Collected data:
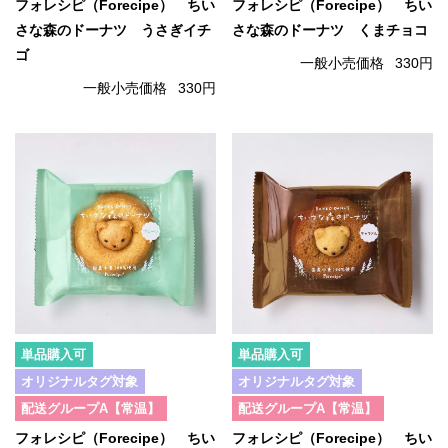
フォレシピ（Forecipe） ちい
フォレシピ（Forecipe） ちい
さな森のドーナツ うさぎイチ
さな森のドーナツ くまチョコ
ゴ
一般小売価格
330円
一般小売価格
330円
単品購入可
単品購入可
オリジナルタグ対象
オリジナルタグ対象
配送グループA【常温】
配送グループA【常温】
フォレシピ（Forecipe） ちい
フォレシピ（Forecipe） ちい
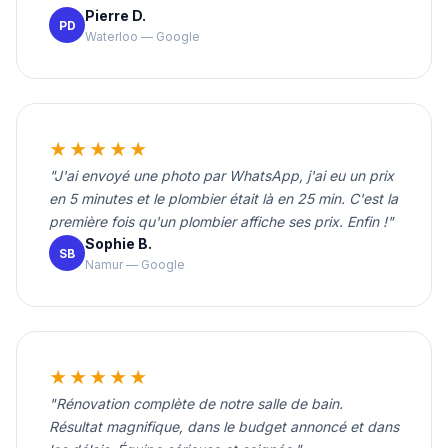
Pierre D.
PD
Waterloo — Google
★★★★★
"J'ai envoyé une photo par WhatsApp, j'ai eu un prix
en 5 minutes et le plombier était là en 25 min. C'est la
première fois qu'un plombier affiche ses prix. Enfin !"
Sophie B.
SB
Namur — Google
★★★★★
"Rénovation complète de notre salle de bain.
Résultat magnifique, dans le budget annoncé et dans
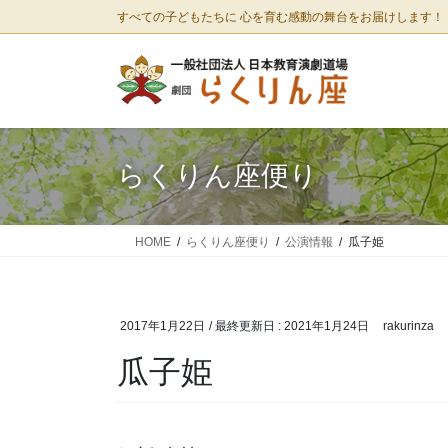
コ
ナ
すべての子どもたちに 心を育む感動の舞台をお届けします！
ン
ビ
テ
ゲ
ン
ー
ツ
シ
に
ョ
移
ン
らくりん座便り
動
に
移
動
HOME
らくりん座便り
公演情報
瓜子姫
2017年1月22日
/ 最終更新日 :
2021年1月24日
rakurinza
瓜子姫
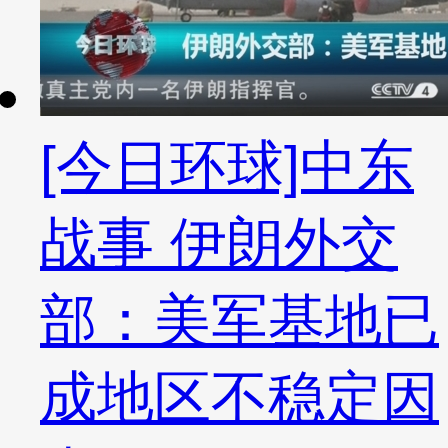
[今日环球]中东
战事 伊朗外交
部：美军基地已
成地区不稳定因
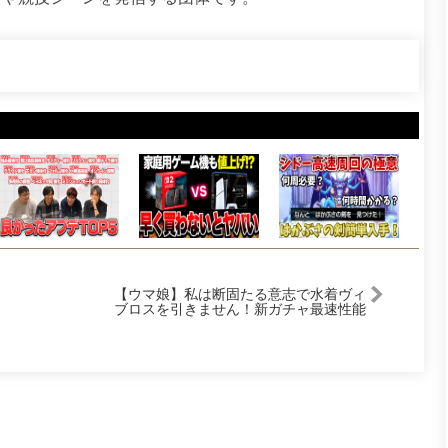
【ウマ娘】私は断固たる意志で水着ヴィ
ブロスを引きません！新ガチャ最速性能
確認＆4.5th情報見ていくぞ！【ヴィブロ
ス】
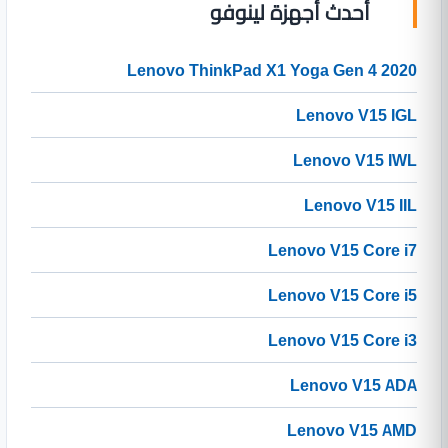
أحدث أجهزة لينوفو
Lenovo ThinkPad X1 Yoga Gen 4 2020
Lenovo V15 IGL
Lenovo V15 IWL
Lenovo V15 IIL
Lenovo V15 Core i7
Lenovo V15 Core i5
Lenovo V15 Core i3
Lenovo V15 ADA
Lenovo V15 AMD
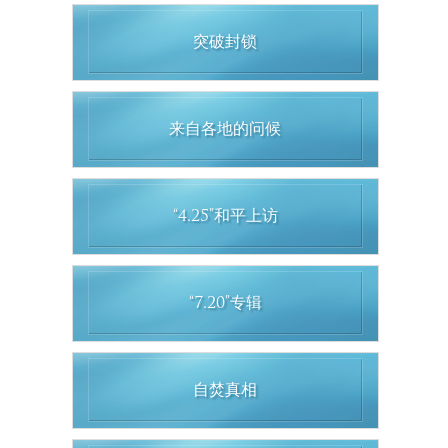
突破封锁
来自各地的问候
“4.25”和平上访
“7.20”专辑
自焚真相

...

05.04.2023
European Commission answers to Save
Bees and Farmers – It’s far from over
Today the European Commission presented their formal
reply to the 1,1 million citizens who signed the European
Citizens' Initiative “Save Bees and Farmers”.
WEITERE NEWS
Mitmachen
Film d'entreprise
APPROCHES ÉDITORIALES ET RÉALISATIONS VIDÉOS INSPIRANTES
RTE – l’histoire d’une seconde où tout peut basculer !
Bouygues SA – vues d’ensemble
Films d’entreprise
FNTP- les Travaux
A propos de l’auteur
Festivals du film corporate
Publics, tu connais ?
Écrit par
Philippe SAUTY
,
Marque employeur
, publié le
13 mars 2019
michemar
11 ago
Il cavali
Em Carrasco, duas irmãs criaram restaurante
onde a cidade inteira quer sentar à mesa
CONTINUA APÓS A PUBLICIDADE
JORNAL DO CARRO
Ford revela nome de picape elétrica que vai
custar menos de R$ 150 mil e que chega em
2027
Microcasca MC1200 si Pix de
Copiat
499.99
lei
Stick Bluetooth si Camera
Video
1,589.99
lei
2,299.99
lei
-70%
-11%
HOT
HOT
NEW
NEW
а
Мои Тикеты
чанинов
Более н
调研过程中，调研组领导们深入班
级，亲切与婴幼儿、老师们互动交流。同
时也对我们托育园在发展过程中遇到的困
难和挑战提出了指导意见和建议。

---

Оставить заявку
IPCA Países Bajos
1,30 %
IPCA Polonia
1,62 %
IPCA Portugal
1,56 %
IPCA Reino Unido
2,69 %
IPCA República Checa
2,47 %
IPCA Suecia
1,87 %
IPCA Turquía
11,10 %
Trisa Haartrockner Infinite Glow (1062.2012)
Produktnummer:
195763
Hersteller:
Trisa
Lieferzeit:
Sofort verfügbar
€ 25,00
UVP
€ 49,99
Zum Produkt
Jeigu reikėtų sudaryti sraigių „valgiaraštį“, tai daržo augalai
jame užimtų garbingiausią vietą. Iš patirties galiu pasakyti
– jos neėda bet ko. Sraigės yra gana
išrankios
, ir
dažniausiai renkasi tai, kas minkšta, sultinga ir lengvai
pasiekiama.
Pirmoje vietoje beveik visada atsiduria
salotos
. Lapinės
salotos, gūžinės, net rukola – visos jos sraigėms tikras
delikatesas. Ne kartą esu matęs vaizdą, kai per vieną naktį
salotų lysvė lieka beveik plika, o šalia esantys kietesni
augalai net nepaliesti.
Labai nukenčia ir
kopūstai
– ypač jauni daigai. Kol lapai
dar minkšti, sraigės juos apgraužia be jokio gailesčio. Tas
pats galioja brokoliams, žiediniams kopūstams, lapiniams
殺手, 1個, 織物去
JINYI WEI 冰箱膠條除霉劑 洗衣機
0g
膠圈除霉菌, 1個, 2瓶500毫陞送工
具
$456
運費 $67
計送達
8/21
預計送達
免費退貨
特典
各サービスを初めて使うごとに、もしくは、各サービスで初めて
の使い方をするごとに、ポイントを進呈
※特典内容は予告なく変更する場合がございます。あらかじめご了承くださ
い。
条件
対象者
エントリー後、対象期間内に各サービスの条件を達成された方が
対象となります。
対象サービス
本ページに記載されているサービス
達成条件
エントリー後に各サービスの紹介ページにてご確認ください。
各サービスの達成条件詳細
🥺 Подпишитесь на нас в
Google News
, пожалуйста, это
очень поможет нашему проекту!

▸ **AIM OF THE EXERCISE**: Above are some entries. Restate word for word the lines from the one holding "Waterloo — Google" through the one holding "Lenovo V15 Core i5", but not the pictures.

▸ **ANSWER FOR THE TASK**:
Waterloo — Google
★★★★★
"J'ai envoyé une photo par WhatsApp, j'ai eu un prix
en 5 minutes et le plombier était là en 25 min. C'est la
première fois qu'un plombier affiche ses prix. Enfin !"
Sophie B.
SB
Namur — Google
★★★★★
"Rénovation complète de notre salle de bain.
Résultat magnifique, dans le budget annoncé et dans
コ
ナ
すべての子どもたちに 心を育む感動の舞台をお届けします！
ン
ビ
テ
ゲ
ン
ー
ツ
シ
に
ョ
移
ン
らくりん座便り
動
に
移
動
HOME
らくりん座便り
公演情報
瓜子姫
2017年1月22日
/ 最終更新日 :
2021年1月24日
rakurinza
瓜子姫
[今日环球]中东
战事 伊朗外交
部：美军基地已
成地区不稳定因
【ウマ娘】私は断固たる意志で水着ヴィ
ブロスを引きません！新ガチャ最速性能
確認＆4.5th情報見ていくぞ！【ヴィブロ
ス】
أحدث أجهزة لينوفو
Lenovo ThinkPad X1 Yoga Gen 4 2020
Lenovo V15 IGL
Lenovo V15 IWL
Lenovo V15 IIL
Lenovo V15 Core i7
Lenovo V15 Core i5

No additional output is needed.